There’s definitely something appealing about a girl who knows who she is and what she’s after in life. Any comments she’s received along the way, Taylor takes simply as someone else’s opinion, and it’s her choice to take it or leave it.
As much as Taylor’s career is about this personal journey she’s on, her powerful voice capturing the trials of life in her songs, it’s also a lot of hard work, so much more than just punching the clock. All the effort that goes on behind the scenes to create the finished product that we as the audience get to enjoy, takes hours and hours of creative thought, planning, and practice.
“I work 24 hours a day, every day,” says Taylor, smiling about her workaholic ways. “The more successful you become, the more work there is to go along with it. It’s great, but you have to really love what you’re doing because it is a lot of work. But I love what I’m doing.”
Any area of the entertainment industry is difficult, no matter how glamorous it may appear. Taylor advises anyone looking to go into music to be completely sure it’s the right path. “Don’t do it if you don’t need to,” she says. “It’s a lot of rejection and, if you do it, it’s because you need to.”
It may be a mountain of work, but the end result is beyond worth it. While some may view her success in terms of the fame she has achieved, she’s less inclined to measure it the same way. “I don’t put fame and success in the same category, although they go hand in hand. Success is being able to do what you love and have people like what you do, as opposed to just being famous,” she tells me. “As long as I get to do what I love, I’m happy.”
Being true to herself, with the many sides of her personality, is a big part of getting to that level of success where she can truly be happy. “It’s all you’ve got; who you are and the way you are is great. Just because the people around you might not think it, or a certain person may say something, [doesn’t mean] they’re any better than you are.”

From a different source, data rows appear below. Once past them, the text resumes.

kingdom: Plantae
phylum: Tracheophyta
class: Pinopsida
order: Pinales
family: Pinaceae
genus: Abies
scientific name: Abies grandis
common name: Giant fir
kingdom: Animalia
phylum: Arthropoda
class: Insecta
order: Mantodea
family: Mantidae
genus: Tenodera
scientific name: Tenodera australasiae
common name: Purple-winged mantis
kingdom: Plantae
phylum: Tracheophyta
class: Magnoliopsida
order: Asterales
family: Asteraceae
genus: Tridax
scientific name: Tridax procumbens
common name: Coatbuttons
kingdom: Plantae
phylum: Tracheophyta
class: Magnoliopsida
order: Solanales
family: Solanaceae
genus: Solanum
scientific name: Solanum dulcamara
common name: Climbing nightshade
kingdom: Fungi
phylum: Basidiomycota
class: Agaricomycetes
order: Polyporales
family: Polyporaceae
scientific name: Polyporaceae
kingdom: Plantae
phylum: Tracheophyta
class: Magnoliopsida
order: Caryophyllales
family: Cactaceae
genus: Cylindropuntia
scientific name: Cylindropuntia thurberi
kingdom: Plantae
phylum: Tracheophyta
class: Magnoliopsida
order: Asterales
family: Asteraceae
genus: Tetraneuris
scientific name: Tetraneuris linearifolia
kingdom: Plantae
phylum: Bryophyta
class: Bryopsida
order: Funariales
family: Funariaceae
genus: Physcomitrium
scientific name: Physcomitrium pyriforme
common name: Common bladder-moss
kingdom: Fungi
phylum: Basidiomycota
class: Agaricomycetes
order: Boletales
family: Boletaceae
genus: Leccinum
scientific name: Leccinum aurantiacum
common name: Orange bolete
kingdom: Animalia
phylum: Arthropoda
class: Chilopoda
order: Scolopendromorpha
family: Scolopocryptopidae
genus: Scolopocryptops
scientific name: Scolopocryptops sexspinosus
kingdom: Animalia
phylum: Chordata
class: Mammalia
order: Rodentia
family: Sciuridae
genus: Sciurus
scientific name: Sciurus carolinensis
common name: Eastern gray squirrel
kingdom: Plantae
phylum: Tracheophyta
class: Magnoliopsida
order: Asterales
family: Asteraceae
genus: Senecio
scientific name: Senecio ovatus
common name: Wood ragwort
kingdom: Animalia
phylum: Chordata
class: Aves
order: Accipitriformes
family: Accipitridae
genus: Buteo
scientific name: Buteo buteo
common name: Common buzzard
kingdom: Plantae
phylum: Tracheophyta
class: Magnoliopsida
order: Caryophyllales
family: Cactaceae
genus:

So, when all you have is who you are, you either show the world or cover it up. And your decision to hide or shine will determine your list of regrets in the end. Not that mistakes won’t be made along the road, either way, but when you choose to embrace the multi-faceted aspects of your identity, your life is less likely to be filled with “I wish I had,” and more likely to be overflowing with “remember that time.”
For Taylor Momsen, looking forward is the most important thing to focus on. “No regrets,” she says. “I like where I am right now and I just keep pushing forward.”
Is there any one country that has inspired you through your travels?
TM: Honestly, all the countries we’ve been to have been inspiring…. It’s been an amazing experience, so far. The UK is unbelievable every time we go over there. And we were just in France—it was amazing. You get a different vibe from every city, let alone a country. It’s really an amazing job to be able to have.
How do you find traveling influences you as a person?
TM: It adds such perspective to what you know. There are definitely times when you miss home and you’re like, “I’m tired, I just want to be in my own bed.” But when we’re on a tour bus, that’s my favourite place to be because the tour bus really becomes a home—it’s a moving home. You’re waking up in a different city, in a different country, every day. It’s amazing, but hopefully I’ll have time to go to all those places just for pleasure and be able to really experience the cities, ‘cause when you’re on tour, you only see so much.
What inspires your style?
TM: I try not to emulate any one person; I think that’s what’s so fun about fashion. There are so many things you can do with it. You can make it your own. But I’m very inspired by the ‘60s and that whole era.
What is a must-have fashion trend for summer?
TM: My style stays the same year-round, with variation of layers. I’ll have to find some new dresses for the summer—that’s what I’m looking for.